Sepak bola saat ini telah menjelma menjadi industri dengan perputaran uang yang luar biasa besar. Transfer dan gaji pemain yang fantastis, nilai kontrak sponsor yang besar, belum lagi kontrak siaran langsung televisi, pun sebanding dengan jumlah penonton yang sudah melewati batasan negara. Maka tidak heran banyak merek yang berlomba-lomba mempromosikan produknya melalui sepakbola, yakni menjadi sponsor klub-klub besar Eropa agar bisa memasang logonya di jersey mereka. Samsung pernah hinggap di dada pemain Chelsea, hingga akhirnya digantikan Yokohama Tyre, Fly Emirates di Arsenal, PSG dan AC Milan, Standard Chartered di Liverpool, Pirelli di Inter Milan, Qatar Airways di Barcelona, Etihad Airways di Manchester City hingga Chevrolet di Manchester United.
Jika kita perhatikan, tidak hanya merek produk yang nampang di jersey klub sepak bola.
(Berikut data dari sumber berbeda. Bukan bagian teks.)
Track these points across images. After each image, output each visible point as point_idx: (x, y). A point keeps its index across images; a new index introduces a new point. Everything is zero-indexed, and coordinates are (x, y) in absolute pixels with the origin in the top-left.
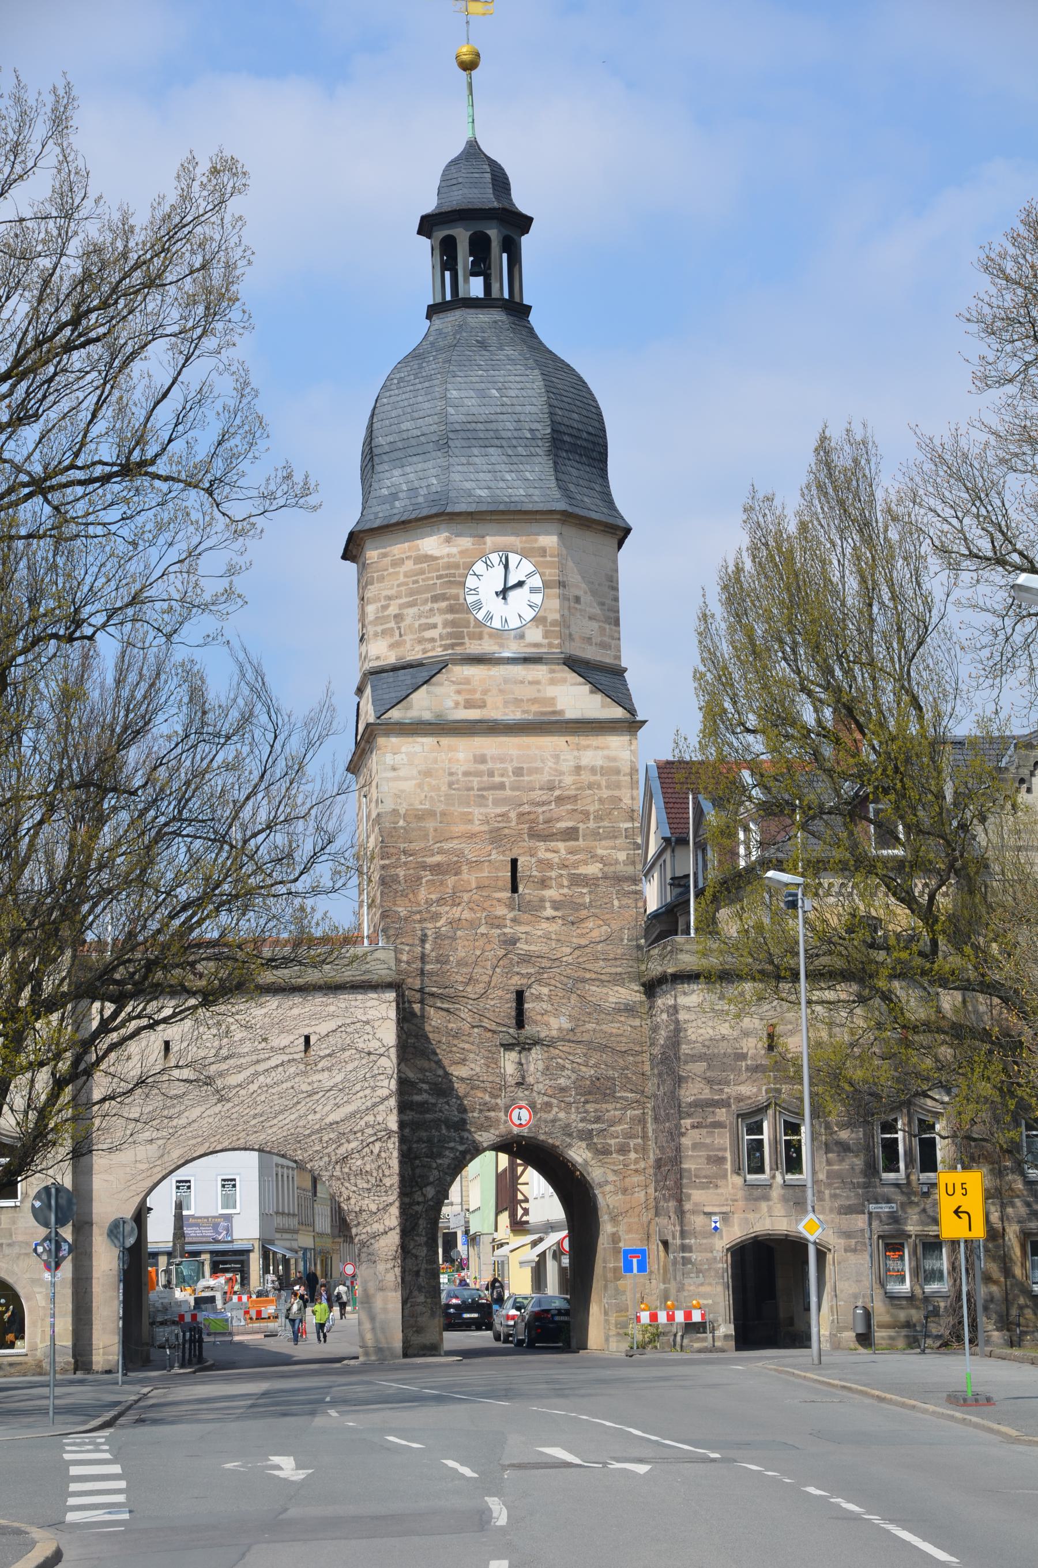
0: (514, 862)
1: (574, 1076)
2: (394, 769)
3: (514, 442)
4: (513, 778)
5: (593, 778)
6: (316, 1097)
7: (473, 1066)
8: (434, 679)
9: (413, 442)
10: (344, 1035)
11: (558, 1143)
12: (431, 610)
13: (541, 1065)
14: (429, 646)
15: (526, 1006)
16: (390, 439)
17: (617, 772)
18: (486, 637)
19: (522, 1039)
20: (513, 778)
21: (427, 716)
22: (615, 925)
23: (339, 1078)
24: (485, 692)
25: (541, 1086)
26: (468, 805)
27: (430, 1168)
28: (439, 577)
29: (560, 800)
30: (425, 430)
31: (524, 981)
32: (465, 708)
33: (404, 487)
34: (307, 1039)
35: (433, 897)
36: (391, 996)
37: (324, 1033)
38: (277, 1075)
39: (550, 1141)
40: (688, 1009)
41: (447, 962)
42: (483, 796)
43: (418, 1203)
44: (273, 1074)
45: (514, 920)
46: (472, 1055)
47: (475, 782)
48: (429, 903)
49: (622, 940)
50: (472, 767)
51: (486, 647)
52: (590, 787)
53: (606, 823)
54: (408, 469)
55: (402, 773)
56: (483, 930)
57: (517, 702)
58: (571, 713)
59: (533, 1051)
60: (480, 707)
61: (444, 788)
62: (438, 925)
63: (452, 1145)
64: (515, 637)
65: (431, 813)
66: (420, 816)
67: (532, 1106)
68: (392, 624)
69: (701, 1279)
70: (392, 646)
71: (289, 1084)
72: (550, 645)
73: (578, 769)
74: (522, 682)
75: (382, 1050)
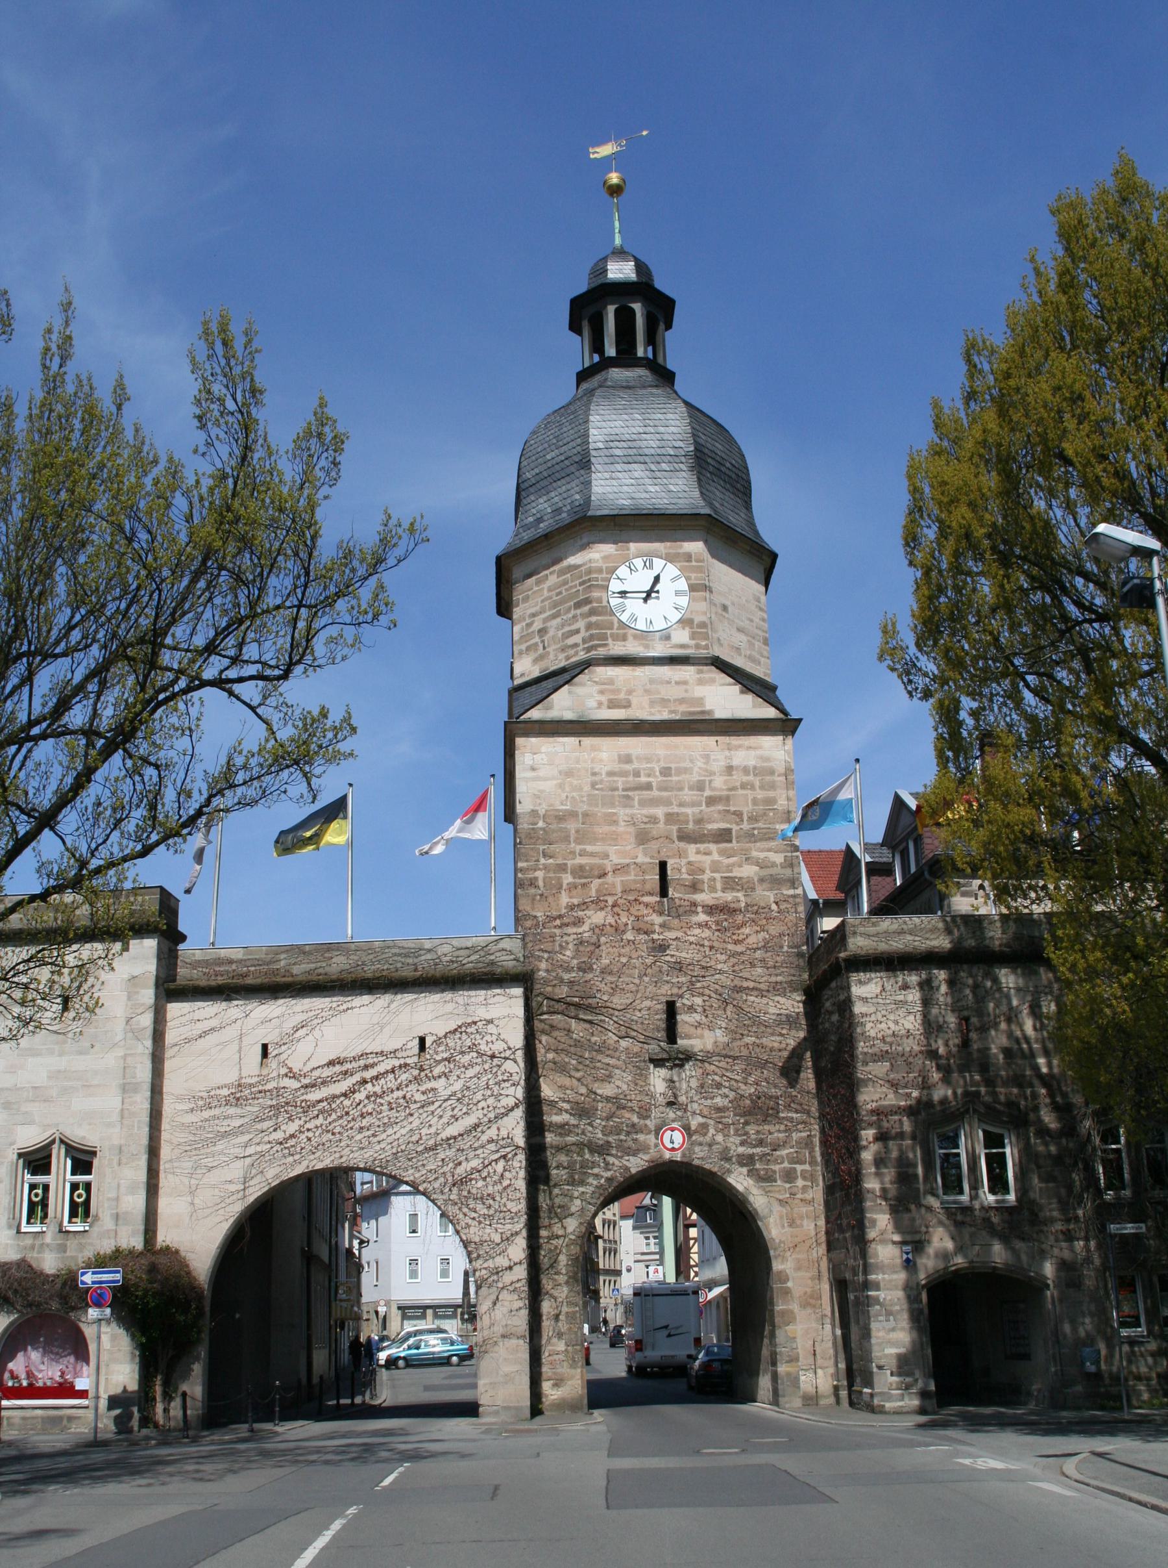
0: (663, 866)
1: (732, 1095)
2: (533, 769)
3: (658, 459)
4: (660, 778)
5: (745, 779)
6: (432, 1108)
7: (618, 1083)
8: (576, 680)
9: (557, 468)
10: (464, 1036)
11: (715, 1169)
12: (574, 617)
13: (694, 1083)
14: (572, 652)
15: (679, 1017)
16: (533, 473)
17: (772, 772)
18: (630, 638)
19: (674, 1055)
20: (660, 778)
21: (569, 716)
22: (775, 929)
23: (458, 1086)
24: (630, 692)
25: (695, 1106)
26: (613, 805)
27: (572, 1198)
28: (581, 584)
29: (711, 801)
30: (569, 454)
31: (675, 991)
32: (609, 708)
33: (549, 510)
34: (422, 1040)
35: (576, 901)
36: (518, 991)
37: (441, 1034)
38: (390, 1082)
39: (707, 1166)
40: (865, 1000)
41: (591, 969)
42: (628, 797)
43: (558, 1237)
44: (382, 1081)
45: (663, 926)
46: (617, 1071)
47: (620, 782)
48: (572, 908)
49: (781, 947)
50: (617, 767)
51: (631, 648)
52: (743, 786)
53: (760, 825)
54: (553, 494)
55: (541, 773)
56: (629, 936)
57: (664, 702)
58: (721, 713)
59: (687, 1067)
60: (625, 707)
61: (587, 788)
62: (580, 930)
63: (596, 1171)
64: (661, 639)
65: (573, 814)
66: (561, 818)
67: (687, 1128)
68: (537, 639)
69: (892, 1323)
70: (535, 661)
71: (400, 1094)
72: (697, 646)
73: (730, 769)
74: (669, 682)
75: (508, 1053)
Di dada jersey dua klub Spanyol, Sevilla dan Atletico Madrid terpampang tulisan “Visit Malaysia” dan “Azerbaijan Land of Fire”. Juga klub Cardiff City di Divisi Championship Liga Primer Inggris. Malaysia dan Azerbaijan tentu bukan produk elektronik, maskapai penerbangan, ban maupun minuman berenergi. Sebagaimana kita ketahui, keduanya adalah nama negara.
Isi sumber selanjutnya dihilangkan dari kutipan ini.